=== ФРАГМЕНТ ===
Несмотря на это, вероятность того, что стволовые клетки будут тобой использованы, учитывая современный уровень развития науки, исключительно мала. Поэтому даже национальная комиссия по биоэтике – не церковная, а та, что не связана с Церковью, – высказала возражения против массового введения этой практики.
Поэтому когда к нам придет человек с таким вопросом, ты категорически не станешь рубить с плеча: «Это запрещено!» Просто объясните ему, что вероятность влить дополнительные деньги в чьи-то карманы очень велика, а, с другой стороны, вероятность использовать когда-нибудь эти клетки почти нулевая. А нравственной коллизии здесь нет: здесь встает вопрос не об эмбрионе, а о клетке.
Огромной проблемой сегодня является желание установить полный контроль над рождаемостью – от зачатия, его вызывания или прерывания, до рождения ребенка и вмешательства в его будущее. Нам надо всегда иметь в виду настроенность людей. Вот пример из статистики университета Колорадо, собранной несколько лет тому назад. В одной анкете у людей спросили: «Если есть вероятность до самого рождения установить склонность ребенка к полноте в будущем, то вы прервали бы беременность?» И 11% ответили положительно. Это проявление мышления, когда желают рождения точно такого человека, какого нам хочется.
Вспомним также о вопросах, связанных с окончанием жизни. Вот в какой-то семье человек тяжело болен, и его болезнь быстро прогрессирует. Мы, как родные, должны спросить себя: а какова наша ответственность за него? В какой-то момент ты начинаешь чувствовать, что ему просто не дают умереть. Вставляют катетеры, электроды, дают лекарства – человек собрался умирать, а происходит то, что происходит сегодня с нашей страной: она рушится, а мы силимся ее спасти. Человек подошел к своей кончине, и тут начинается питание через зонд, его кладут в отделение интенсивной терапии, а врачи говорят:
– Как скажете!
И в семье возникает огромная проблема: сохранять ли ему жизнь или нет? Эта жизнь – она жизнь или нет? Это та жизнь, которой желает Бог или которую навязывает технология? Огромный вопрос.

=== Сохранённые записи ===
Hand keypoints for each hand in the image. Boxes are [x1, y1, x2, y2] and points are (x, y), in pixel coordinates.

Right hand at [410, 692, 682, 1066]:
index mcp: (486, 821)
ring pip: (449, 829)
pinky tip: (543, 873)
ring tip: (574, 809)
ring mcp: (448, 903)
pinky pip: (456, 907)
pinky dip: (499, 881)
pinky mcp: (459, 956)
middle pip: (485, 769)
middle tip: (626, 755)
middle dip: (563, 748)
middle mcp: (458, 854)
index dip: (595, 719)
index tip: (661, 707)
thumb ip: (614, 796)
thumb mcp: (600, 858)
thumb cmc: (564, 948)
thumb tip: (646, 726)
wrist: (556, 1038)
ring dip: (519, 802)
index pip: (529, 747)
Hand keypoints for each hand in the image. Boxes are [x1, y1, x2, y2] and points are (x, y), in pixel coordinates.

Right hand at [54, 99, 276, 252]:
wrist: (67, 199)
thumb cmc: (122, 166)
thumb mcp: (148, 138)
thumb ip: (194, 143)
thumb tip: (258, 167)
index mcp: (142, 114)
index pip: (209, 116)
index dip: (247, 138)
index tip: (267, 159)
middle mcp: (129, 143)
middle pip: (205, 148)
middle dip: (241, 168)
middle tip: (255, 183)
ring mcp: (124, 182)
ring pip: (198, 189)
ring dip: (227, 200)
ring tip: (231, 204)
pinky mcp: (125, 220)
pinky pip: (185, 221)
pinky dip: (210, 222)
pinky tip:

=== ПРИМЕНЕНИЕ ПРОЧИТАННОГО ===
- a) Какая доля опрошенных, согласно фрагменту, дала положительный ответ на вопрос анкеты университета Колорадо?
- b) Выпишите из фрагмента дословно отрывок, начиная со слов «Поэтому когда к» и заканчивая словами «а о клетке.» включительно.

=== ОТВЕТЫ К ЗАДАНИЯМ ===
- a) Положительно ответили 11% опрошенных.

- b)
Поэтому когда к нам придет человек с таким вопросом, ты категорически не станешь рубить с плеча: «Это запрещено!» Просто объясните ему, что вероятность влить дополнительные деньги в чьи-то карманы очень велика, а, с другой стороны, вероятность использовать когда-нибудь эти клетки почти нулевая. А нравственной коллизии здесь нет: здесь встает вопрос не об эмбрионе, а о клетке.